[Items listed in a dataset]
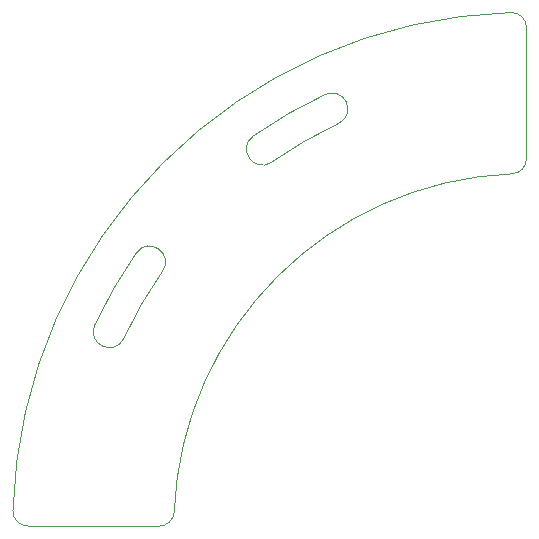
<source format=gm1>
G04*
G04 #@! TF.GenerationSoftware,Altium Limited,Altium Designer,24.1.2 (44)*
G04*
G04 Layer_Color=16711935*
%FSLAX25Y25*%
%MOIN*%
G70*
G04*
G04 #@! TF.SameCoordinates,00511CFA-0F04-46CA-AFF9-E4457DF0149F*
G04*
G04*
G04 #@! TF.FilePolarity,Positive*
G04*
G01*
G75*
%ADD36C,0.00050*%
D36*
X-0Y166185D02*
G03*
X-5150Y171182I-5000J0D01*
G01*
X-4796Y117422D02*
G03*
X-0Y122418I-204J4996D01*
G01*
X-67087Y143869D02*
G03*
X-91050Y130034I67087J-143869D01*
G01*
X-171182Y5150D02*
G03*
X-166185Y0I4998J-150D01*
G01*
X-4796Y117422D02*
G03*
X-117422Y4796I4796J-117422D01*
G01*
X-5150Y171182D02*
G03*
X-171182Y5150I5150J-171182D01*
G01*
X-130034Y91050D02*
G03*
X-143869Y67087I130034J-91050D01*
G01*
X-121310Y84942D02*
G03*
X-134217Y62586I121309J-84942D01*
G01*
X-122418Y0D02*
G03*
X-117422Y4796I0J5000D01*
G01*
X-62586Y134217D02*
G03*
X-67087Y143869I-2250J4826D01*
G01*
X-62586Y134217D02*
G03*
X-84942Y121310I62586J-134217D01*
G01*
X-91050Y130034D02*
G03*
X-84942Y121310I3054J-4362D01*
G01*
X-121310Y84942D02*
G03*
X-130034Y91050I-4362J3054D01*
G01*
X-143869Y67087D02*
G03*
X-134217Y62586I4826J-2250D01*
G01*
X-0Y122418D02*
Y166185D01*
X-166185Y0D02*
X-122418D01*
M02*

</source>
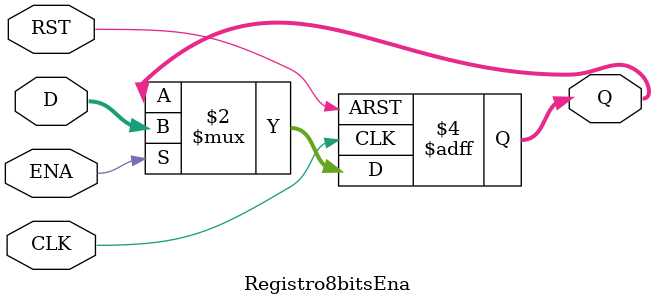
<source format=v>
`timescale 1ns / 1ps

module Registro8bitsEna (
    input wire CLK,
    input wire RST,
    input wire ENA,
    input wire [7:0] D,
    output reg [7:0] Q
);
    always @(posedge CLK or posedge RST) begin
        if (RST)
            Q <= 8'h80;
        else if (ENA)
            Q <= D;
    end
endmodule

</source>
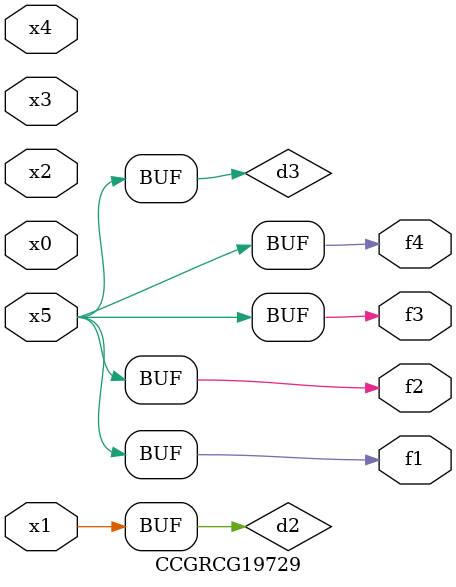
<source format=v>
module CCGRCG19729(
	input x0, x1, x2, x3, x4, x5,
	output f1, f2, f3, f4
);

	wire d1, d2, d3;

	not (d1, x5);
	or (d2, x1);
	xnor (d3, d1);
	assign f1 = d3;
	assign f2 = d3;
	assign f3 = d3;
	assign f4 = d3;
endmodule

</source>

* * *

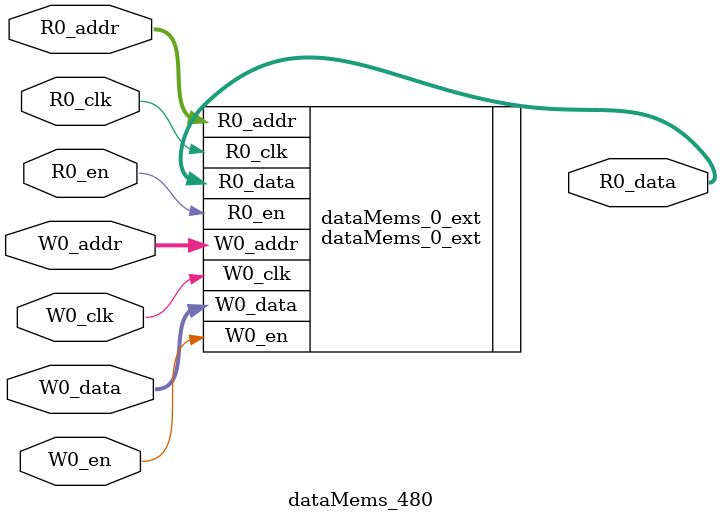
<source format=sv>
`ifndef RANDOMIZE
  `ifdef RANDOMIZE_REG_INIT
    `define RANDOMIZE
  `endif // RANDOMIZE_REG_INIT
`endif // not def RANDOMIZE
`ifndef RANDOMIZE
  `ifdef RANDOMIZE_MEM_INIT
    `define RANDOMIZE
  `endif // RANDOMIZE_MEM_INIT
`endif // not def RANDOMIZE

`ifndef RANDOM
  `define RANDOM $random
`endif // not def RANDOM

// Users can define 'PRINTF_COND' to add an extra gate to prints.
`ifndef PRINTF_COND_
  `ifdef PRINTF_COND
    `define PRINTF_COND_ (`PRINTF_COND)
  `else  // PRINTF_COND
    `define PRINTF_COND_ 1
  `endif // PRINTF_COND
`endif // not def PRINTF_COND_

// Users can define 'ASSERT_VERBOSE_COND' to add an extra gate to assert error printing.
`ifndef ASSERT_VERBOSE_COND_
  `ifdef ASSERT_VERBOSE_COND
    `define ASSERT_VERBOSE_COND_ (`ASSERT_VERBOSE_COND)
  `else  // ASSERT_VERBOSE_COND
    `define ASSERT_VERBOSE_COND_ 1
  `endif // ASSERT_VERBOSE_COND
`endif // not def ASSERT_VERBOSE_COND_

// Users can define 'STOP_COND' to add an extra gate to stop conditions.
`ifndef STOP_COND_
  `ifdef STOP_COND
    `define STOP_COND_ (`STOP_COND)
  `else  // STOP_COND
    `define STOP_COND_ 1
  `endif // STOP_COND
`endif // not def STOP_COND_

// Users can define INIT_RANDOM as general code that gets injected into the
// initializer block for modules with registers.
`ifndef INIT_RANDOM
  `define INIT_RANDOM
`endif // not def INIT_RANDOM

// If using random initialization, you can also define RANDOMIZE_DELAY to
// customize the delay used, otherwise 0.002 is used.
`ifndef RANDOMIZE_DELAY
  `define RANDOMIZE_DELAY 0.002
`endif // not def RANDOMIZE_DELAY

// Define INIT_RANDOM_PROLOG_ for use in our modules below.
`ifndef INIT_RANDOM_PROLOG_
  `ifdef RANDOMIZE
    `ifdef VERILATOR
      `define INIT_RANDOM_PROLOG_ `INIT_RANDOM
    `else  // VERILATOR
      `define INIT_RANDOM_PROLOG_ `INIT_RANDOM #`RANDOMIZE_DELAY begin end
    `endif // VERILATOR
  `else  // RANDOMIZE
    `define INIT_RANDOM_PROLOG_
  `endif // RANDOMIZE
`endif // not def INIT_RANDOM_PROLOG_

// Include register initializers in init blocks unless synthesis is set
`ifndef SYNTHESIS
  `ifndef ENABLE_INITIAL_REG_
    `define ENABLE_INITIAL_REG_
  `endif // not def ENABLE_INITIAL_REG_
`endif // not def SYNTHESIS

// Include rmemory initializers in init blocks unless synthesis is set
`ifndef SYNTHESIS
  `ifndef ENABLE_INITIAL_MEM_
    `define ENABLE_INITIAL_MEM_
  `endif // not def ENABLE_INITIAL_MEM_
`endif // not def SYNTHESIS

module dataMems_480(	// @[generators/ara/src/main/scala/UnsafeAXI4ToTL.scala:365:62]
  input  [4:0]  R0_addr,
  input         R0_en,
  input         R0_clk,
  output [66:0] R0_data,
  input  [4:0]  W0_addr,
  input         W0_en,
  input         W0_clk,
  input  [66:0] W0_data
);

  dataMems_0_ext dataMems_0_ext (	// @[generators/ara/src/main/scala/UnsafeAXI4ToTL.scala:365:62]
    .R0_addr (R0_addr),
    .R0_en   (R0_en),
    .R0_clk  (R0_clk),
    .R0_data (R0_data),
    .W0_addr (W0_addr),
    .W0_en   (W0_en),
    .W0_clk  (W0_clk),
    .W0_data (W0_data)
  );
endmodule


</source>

:: WORK TO COMPLETE ::
Nothing but a number is expected: the tally of lines in the records that include the word "main".

:: ANSWER SECTION ::
2